___ Data records ___

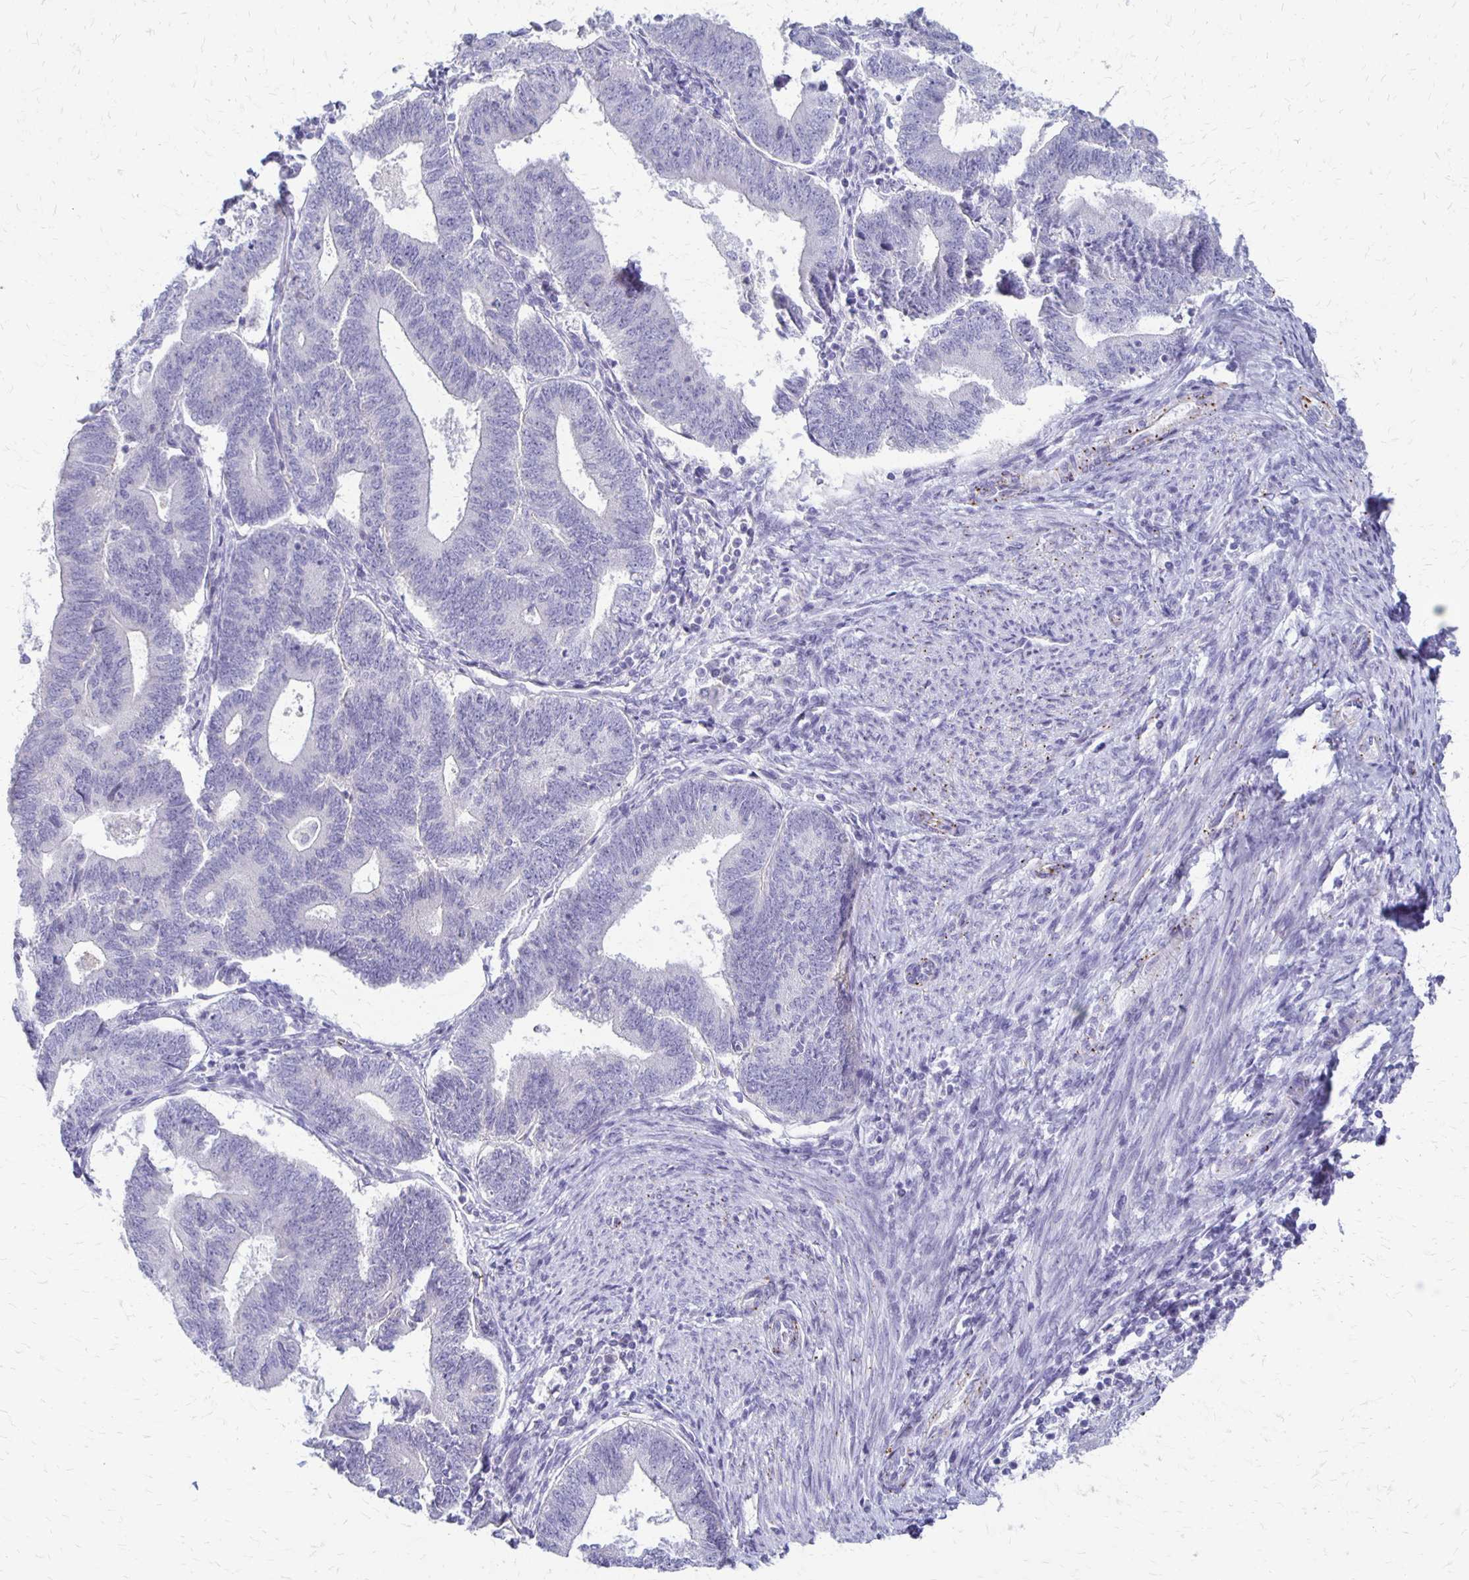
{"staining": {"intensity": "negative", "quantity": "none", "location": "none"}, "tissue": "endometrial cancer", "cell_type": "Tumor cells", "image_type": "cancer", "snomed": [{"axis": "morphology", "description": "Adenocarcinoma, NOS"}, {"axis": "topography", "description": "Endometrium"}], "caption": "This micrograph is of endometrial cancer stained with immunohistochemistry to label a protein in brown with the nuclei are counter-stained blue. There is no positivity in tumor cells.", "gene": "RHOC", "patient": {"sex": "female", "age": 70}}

___
___ Data records ___

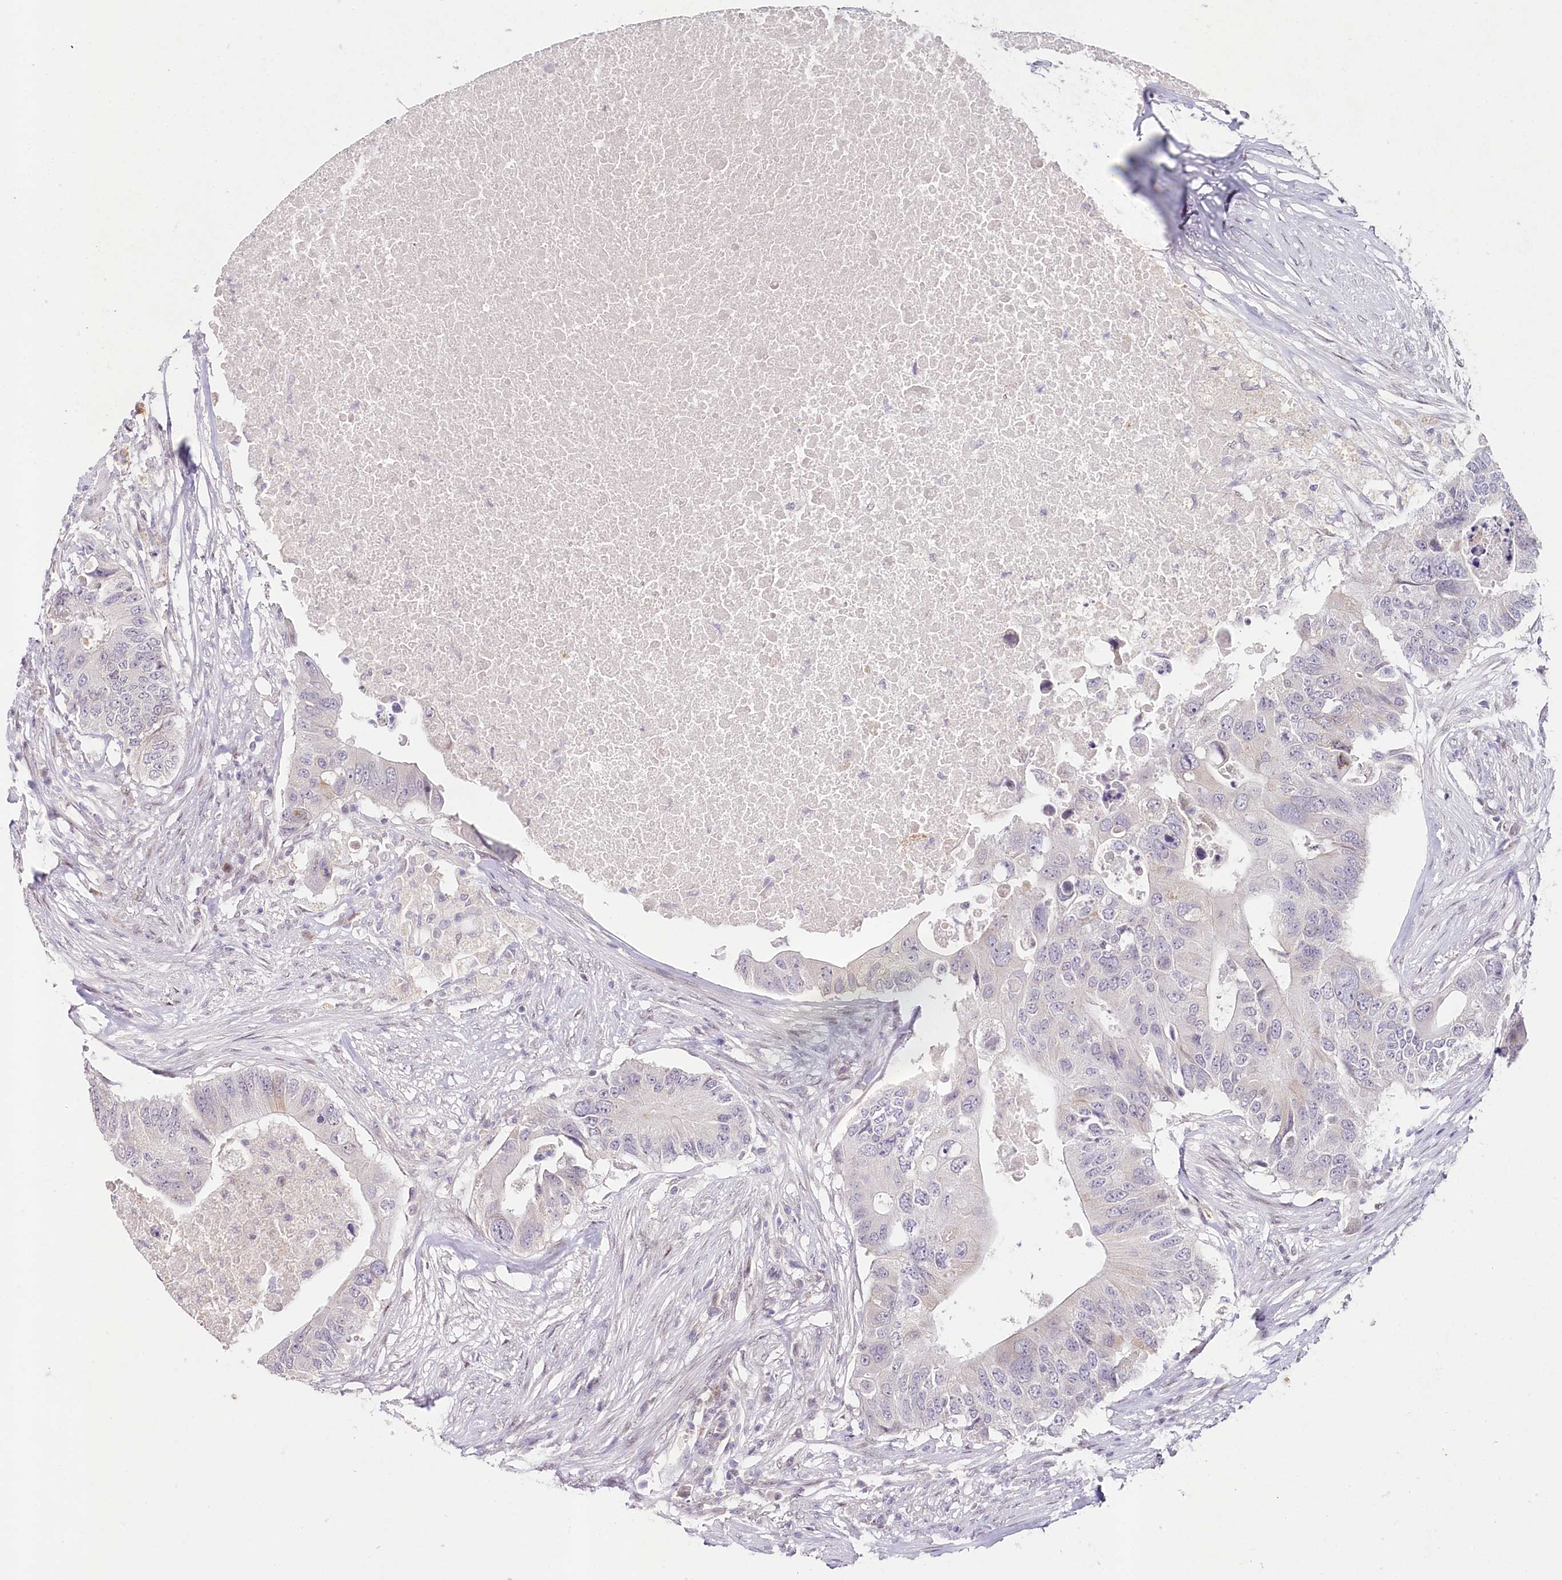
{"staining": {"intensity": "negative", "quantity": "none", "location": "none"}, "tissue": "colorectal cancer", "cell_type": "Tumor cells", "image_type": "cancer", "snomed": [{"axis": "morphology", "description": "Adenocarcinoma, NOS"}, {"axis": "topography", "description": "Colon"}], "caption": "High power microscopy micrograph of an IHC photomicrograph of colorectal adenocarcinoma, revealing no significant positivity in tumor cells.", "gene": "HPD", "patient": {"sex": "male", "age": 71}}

___
___ Data records ___

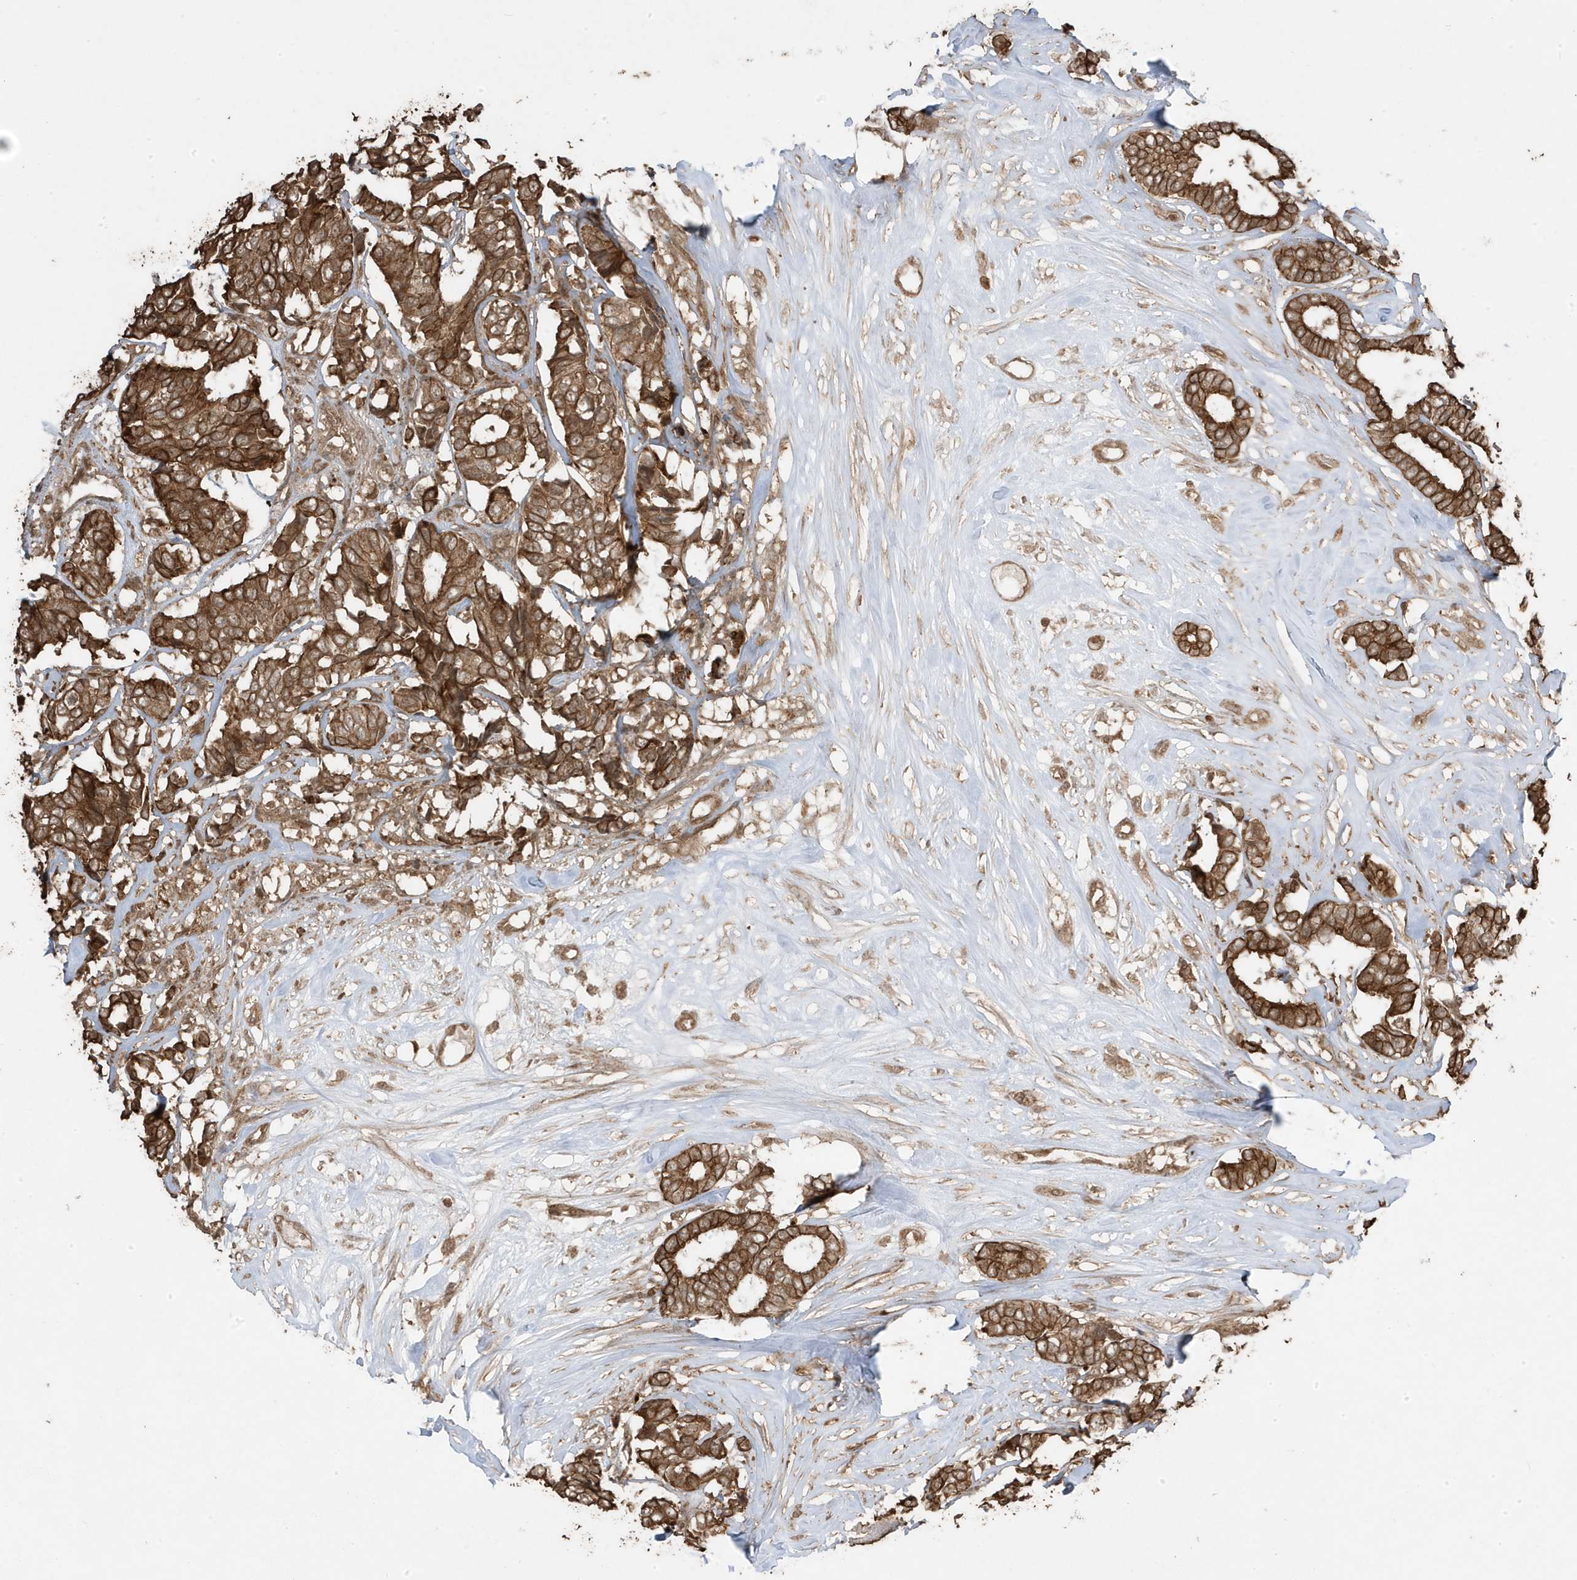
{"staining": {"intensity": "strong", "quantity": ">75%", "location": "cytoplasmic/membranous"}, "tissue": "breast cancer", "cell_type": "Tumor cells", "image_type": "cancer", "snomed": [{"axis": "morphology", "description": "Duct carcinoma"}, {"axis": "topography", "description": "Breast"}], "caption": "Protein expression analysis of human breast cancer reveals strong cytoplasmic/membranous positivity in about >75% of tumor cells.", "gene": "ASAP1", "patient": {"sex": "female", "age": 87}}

___

# What is required
Give nothing but the number of lines in the entries that include "female".

# Output of the task
2